** BEGIN Recorded information **
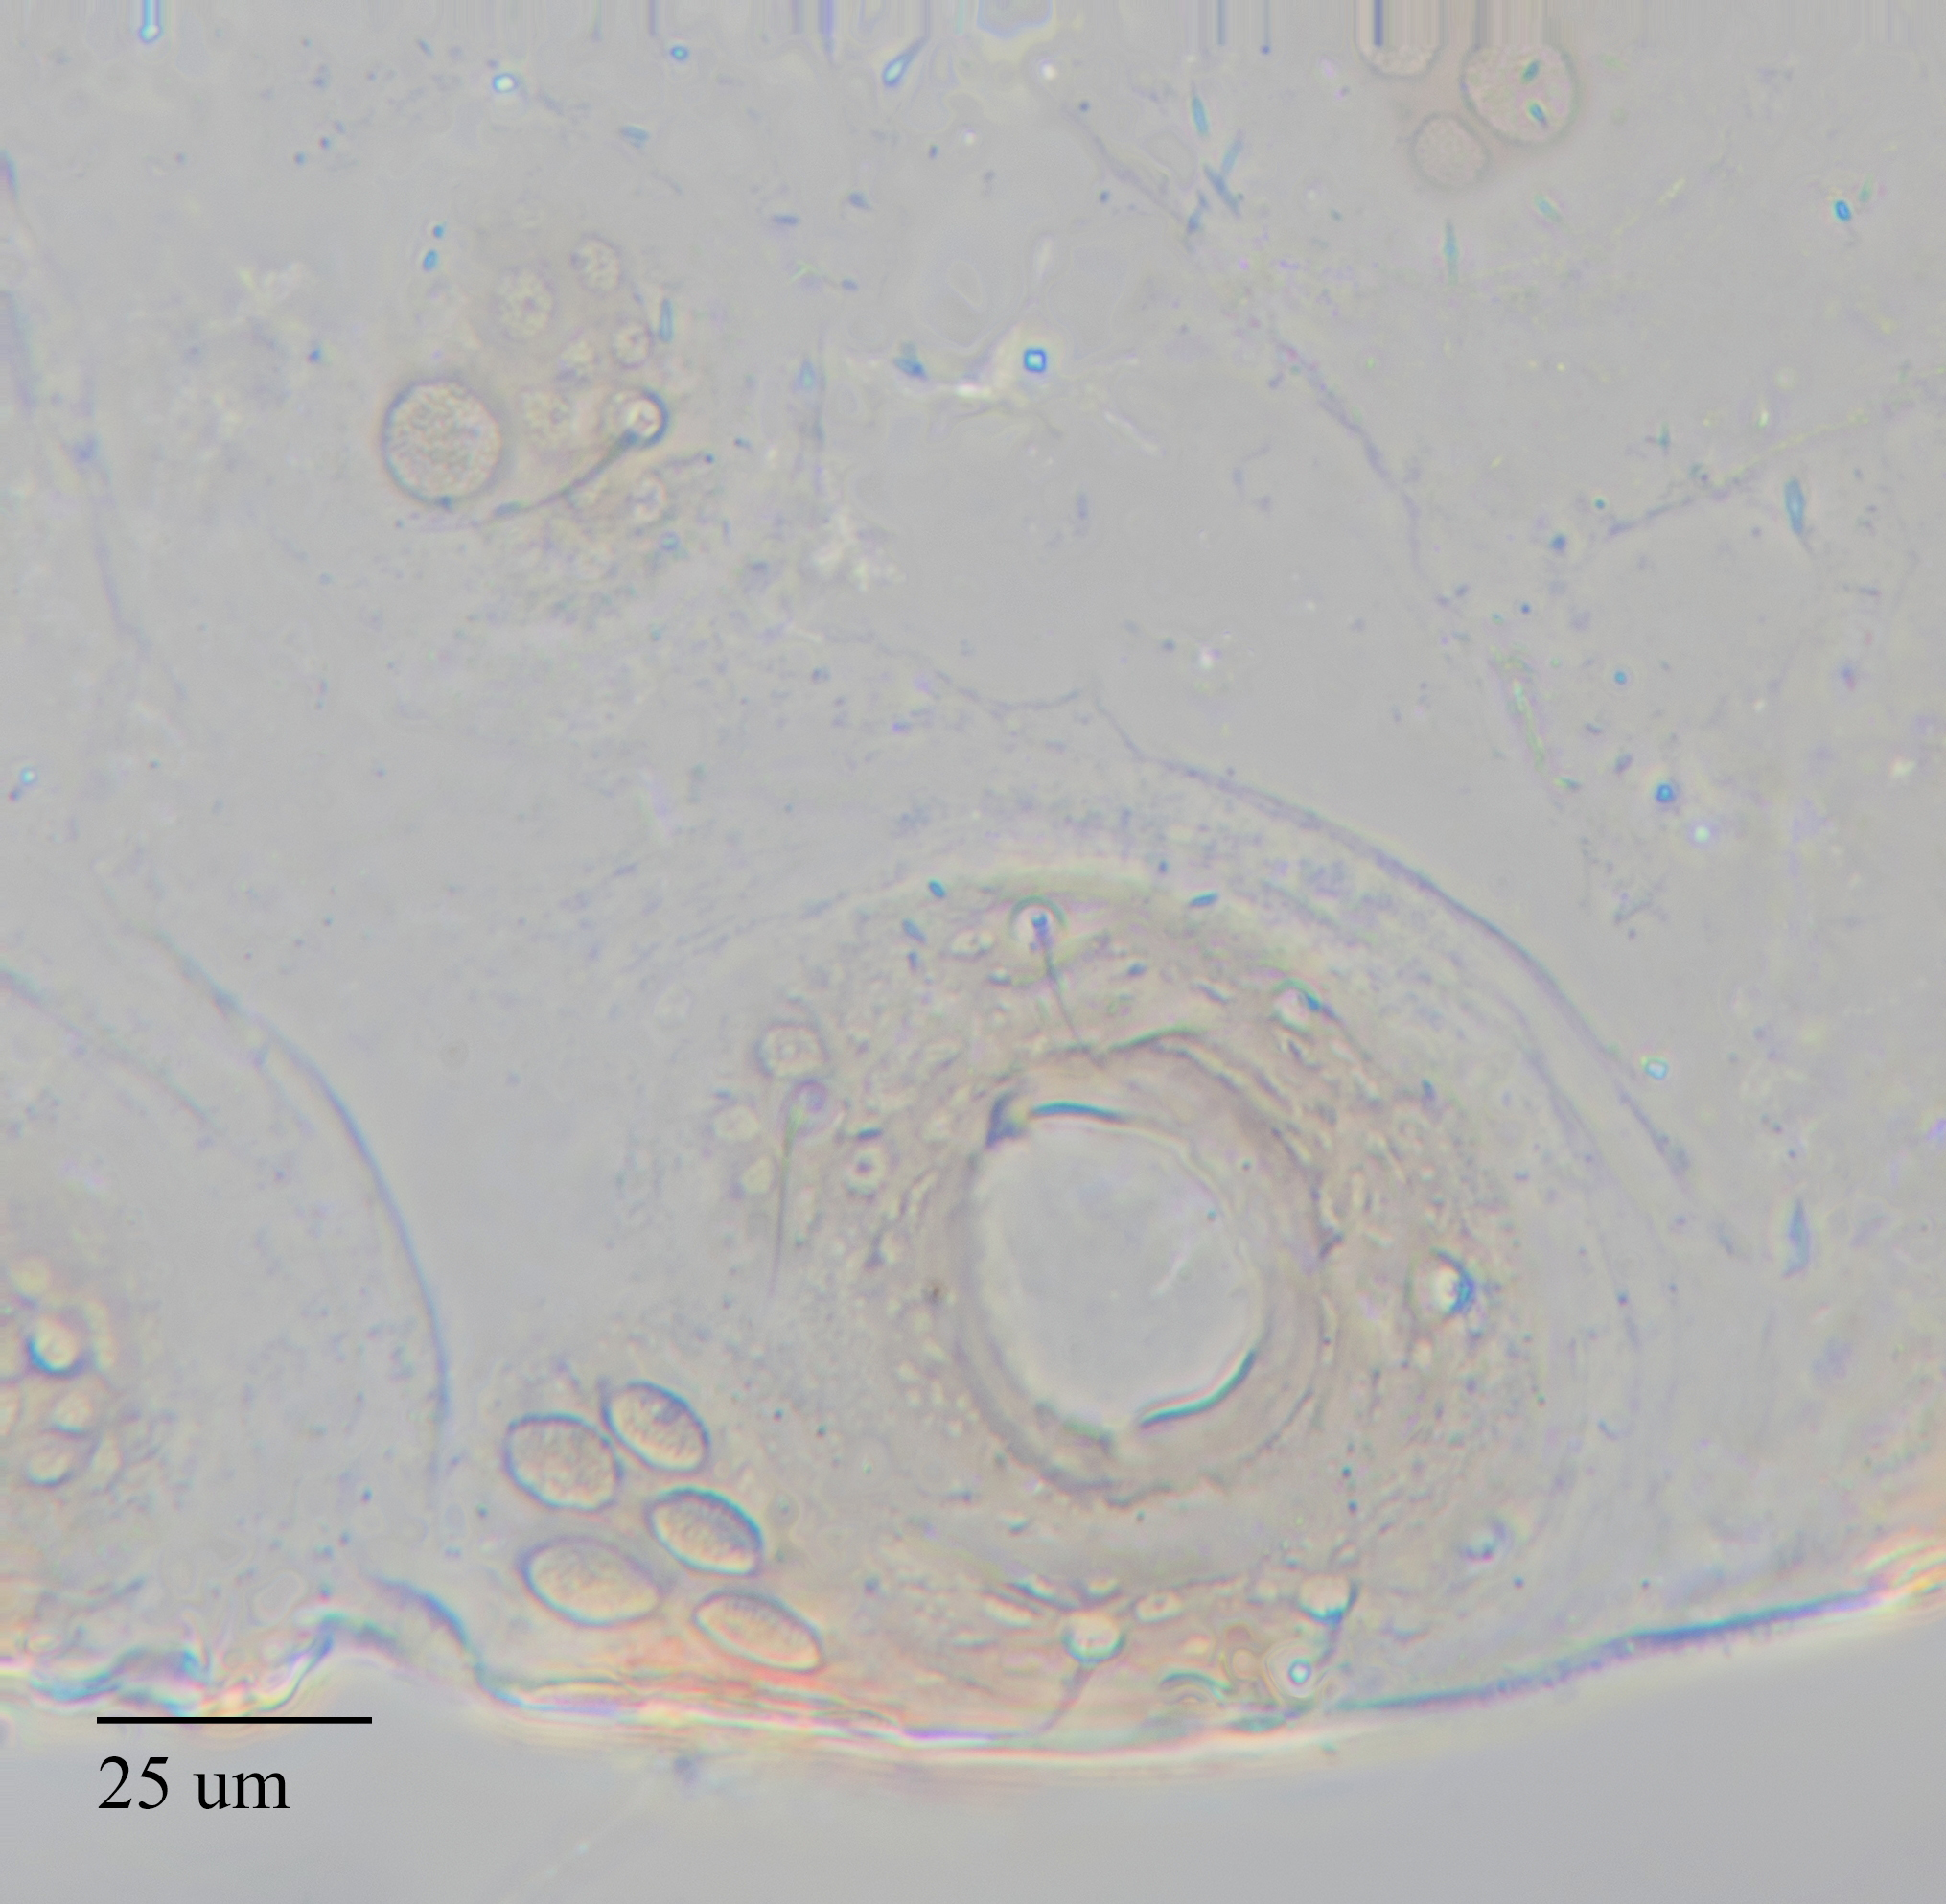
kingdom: Animalia
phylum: Arthropoda
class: Insecta
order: Hemiptera
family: Aphididae
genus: Stegophylla
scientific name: Stegophylla essigi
** END Recorded information **
## Problem to solve
Copy out every line of text from all the items above, word for word, and leave out the pictures.

## Exercise response
kingdom: Animalia
phylum: Arthropoda
class: Insecta
order: Hemiptera
family: Aphididae
genus: Stegophylla
scientific name: Stegophylla essigi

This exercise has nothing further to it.